* [What you are asked to do] According to the passage on Soviet Airborne development below, which two tanks came out of the new generation of Soviet weapons?

* [Selected excerpt]
UPDATED 12 September 2009
In the second post-war period of Soviet Airborne development, nuclear warfare dominated Soviet thought. This period extends roughly from the time of Stalin's death (1953) to the end of the sixties, when the Soviet pendulum swung back toward non-nuclear conventional war.
Based on the premise that a future war would begin with a nuclear exchange, the Soviets shifted from the large concentrations of forces used in World War II to smaller, more mobile forces. The smaller forces would be less of a target in a nuclear environment, while mobile forces would be better able to rapidly exploit the effects of nuclear weapons use. They proceeded to mechanize and motorize all elements of the force, tailoring them to fight and survive in an atomic environment.(7) Their weapons development resulted in a new generation of tanks (T-55 and T-62), artillery, air defense artillery and vehicles. Simultaneously, Soviet theorists began to tailor operational Airborne employment concepts to this new vision of nuclear war.
Accepting the premise that general war would likely begin with a nuclear exchange, the Soviets greatly expanded the mission of their Airborne forces. The perceived a gap in the time between the execution of a nuclear strike and the time when the ground units could reach the target area. Airborne forces would be used to close this gap. The rapid insertion of Airborne forces, immediately following nuclear strikes, would be used either to seize and hold objectives or to quickly destroy enemy forces remaining in the target area. With this fundamental change in mission, the Airborne forces would have to be more lethal, mobile and survivable than they were in World War II.

(Chart-based quiz rows)
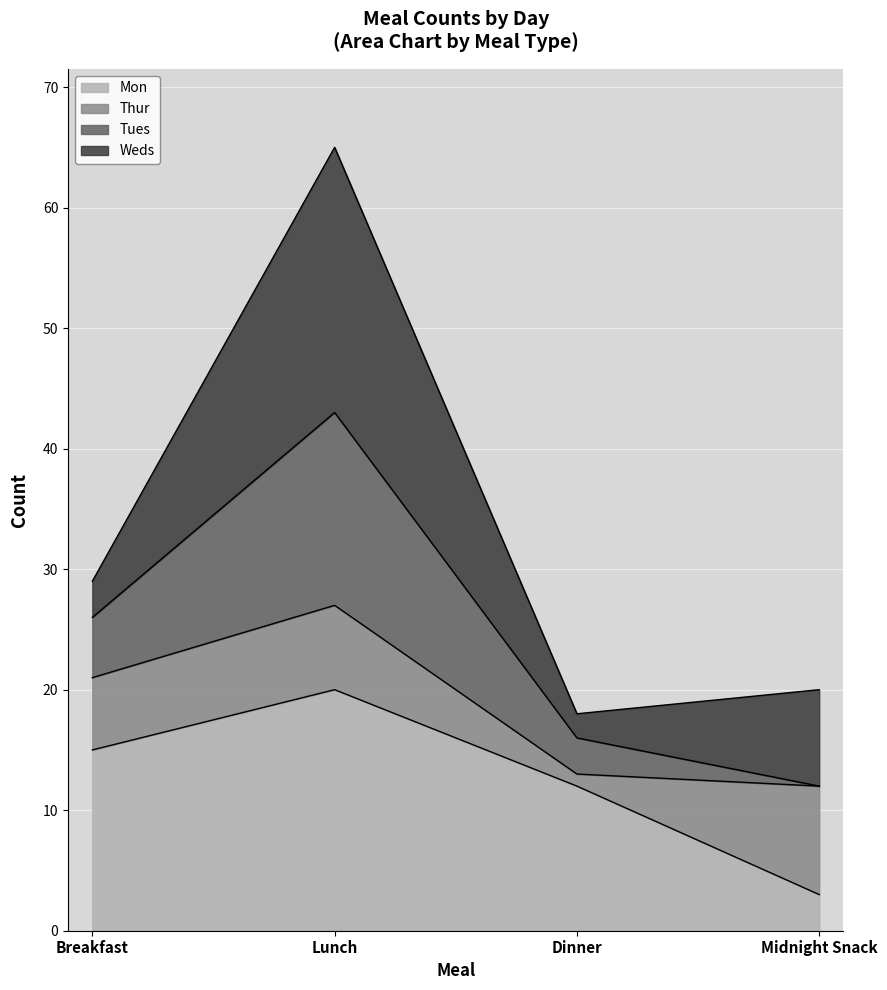

What is the minimum value for Mon?

3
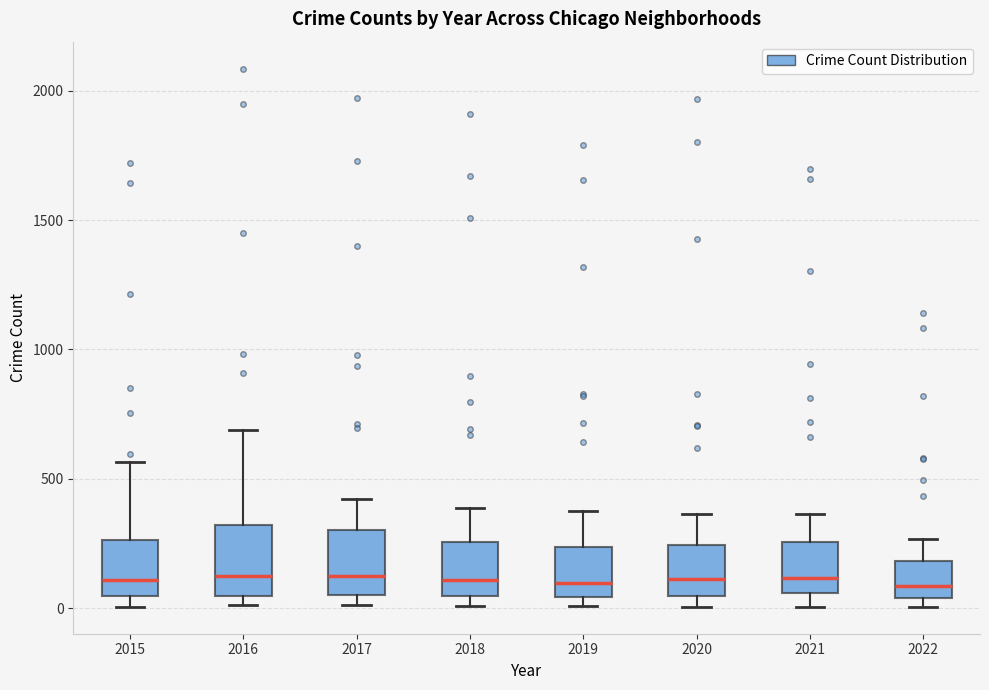

Reading left to right, transcribe this box plot: for each box, give where its median line is, the range the box spans, and where its two whiskers end, as read against the y-axis. The values are not printed on the chart, so give them approximately, as read against the axis.

2015: median 100, box 50 to 250, whiskers 0 to 550
2016: median 150, box 50 to 300, whiskers 0 to 700
2017: median 100, box 50 to 300, whiskers 0 to 400
2018: median 100, box 50 to 250, whiskers 0 to 400
2019: median 100, box 50 to 250, whiskers 0 to 400
2020: median 100, box 50 to 250, whiskers 0 to 350
2021: median 100, box 50 to 250, whiskers 0 to 350
2022: median 100, box 50 to 200, whiskers 0 to 250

* [Response area] The T-55 and the T-62.